Maharaja Krishna Chandra Gajapati Medical College and Hospital
- Official Seal of MKCGMCH
- Other names: MKCG Medical College and Hospital
- Motto in English: Freedom from Sickness to all people
- Type: Government college
- Established: 1962; 64 years ago
- Affiliations: Odisha University of Health Sciences
- Principal: Dr. Harikrishna Dalai
- Undergraduates: 250 per year
- Postgraduates: 142 per year
- Doctoral students: 4 per year
- Location: Brahmapur, Odisha, India
- Campus: Urban;
- Website: www.mkcgmch.org

= Maharaja Krushna Chandra Gajapati Medical College and Hospital =

Medical college in Odisha

Maharaja Krishna Chandra Gajapati Medical College and Hospital Brahmapur, Ganjam, Odisha is a government medical college and hospital that started functioning in 1962 as a medical college and 1966 as a hospital. Subsequently, the medical college and the attached hospital were renamed after the late Maharaja of Parlakhemundi, Ganjam, Krishna Chandra Gajapati. It also has a college of nursing, which was the first nursing college in Odisha, established in 1983. Courses available in this college are basic BSc nursing, post basic BSc nursing and MSc nursing.In 2019, it introduced a new course of CHO (Community Health Officer). Campus area of MKCG MCH is about 162 acres.

==Organisation==
It operates with 23 clinical departments, 8 non-clinical and para-clinical departments and with 1190 beds. A tele-medicine unit, provided by the ISRO, is operational.

It imparts medical education to 250 undergraduate students, 116 post-graduate medical students, 2 DM (cardiology) and 2 DM (endocrinology) superspeciality students, 80 diploma students in medical laboratory technology and 30 diploma students in medical radiation technology.

MKCG Medical College and Hospital, being the only major medical institution in Southern Odisha, also serves as a referral hospital. A blood bank is in a separate building in the medical compound. Recently the building for the Regional Diagnostic Centre was completed, and it is ready to start functioning with facilities for a variety of diagnoses and investigations.

The hospital has two new buildings, dedicated to a trauma centre and an improved neurology department.
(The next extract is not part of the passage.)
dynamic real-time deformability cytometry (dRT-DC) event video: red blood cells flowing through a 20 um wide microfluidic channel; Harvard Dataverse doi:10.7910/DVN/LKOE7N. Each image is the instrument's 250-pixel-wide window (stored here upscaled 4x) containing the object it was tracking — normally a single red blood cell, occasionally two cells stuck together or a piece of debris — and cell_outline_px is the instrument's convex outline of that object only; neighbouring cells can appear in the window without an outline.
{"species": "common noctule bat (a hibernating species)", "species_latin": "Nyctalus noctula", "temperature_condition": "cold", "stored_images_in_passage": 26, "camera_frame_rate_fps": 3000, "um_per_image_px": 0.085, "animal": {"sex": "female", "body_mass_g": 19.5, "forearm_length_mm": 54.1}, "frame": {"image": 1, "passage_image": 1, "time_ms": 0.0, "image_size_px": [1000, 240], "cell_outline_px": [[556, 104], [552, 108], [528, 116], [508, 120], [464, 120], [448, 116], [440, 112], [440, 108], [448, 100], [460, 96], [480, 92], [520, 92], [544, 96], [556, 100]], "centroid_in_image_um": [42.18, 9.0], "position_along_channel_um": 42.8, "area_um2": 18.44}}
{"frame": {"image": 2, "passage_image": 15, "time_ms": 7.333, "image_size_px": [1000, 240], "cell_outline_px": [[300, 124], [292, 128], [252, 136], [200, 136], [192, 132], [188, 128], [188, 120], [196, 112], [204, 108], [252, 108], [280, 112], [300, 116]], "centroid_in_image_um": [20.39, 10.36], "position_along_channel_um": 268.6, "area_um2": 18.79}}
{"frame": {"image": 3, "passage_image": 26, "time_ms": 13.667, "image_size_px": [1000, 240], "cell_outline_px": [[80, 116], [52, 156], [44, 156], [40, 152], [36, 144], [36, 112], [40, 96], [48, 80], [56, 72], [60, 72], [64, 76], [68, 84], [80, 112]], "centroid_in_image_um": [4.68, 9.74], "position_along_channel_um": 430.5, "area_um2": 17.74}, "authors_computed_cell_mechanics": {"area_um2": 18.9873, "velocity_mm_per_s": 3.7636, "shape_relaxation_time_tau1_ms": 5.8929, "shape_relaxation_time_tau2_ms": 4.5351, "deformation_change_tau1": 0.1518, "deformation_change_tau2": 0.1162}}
Within the compound there is a forensic and toxicology department; a new, upgraded, mortuary, in addition to this there is a new orthopaedics building; a new paediatrics building; and a new medicine building. There has been much infrastructure development like the Central Library, New Casualty Department, Microbiology Department and Oncology Department.

The Central Library is sanctioned with a budget of 9 crore. The building is designed according to AIIMS style. It has five floors with complete AC .
Opens for 8 am to 10 pm daily in working days. (9 am to 4 pm in 2nd nd 4th Saturday nd Sunday)

It has academic block of 4 floor building having 4 well designed centrally air conditioning lecture theatres and 4 examination hall.

Also a 650 seated seminar hall named as lt 650 with Central Ac .

A nicely designed 2500 seated auditorium is also present.

Residential quarters are provided on the campus for the teaching and non-teaching staff of the college and hospital.

This medical college has the largest campus of the government medical colleges in Odisha.

===Undergraduate courses===
MKCG offers the four and half year MBBS course with one year compulsory rotating internship in affiliated hospitals to a maximum of 250 students per year.

Admission to this college in MBBS course is extremely competitive and strictly on the basis of merit after occupation by caste reservation. Out of 250, 38 seats are filled through all India quota of National Eligibility cum Entrance Test conducted by the NTA and the remaining 212 seats are filled through the state quota through a series of counselling. State quota students can apply through OJEE website.

==Student life==

===Undergraduate hostels===
There are 4 gents hostels and 3 ladies hostels in the campus for the students pursuing the MBBS course. GH-1, GH-2 and GH-3 are the senior UG hostels and GH-4 is the newly inaugurated hostel for first year UG students.

===House officer's hostel===
There is a House Officer's Hostel inside the campus. Just beside the P.G hostel 2

===Post-graduate hostels===
There are now 3 PG hostels (PG-1, PG-2, New PG hostel) for men and one for women.

===Sports facility===
There is a large playground near men's hostel 2 in its campus that hosts annual athletic meet and sports events of the college. The campus has a basketball court near Gent's hostel 1, two volleyball courts, two outdoor badminton courts and one indoor badminton court.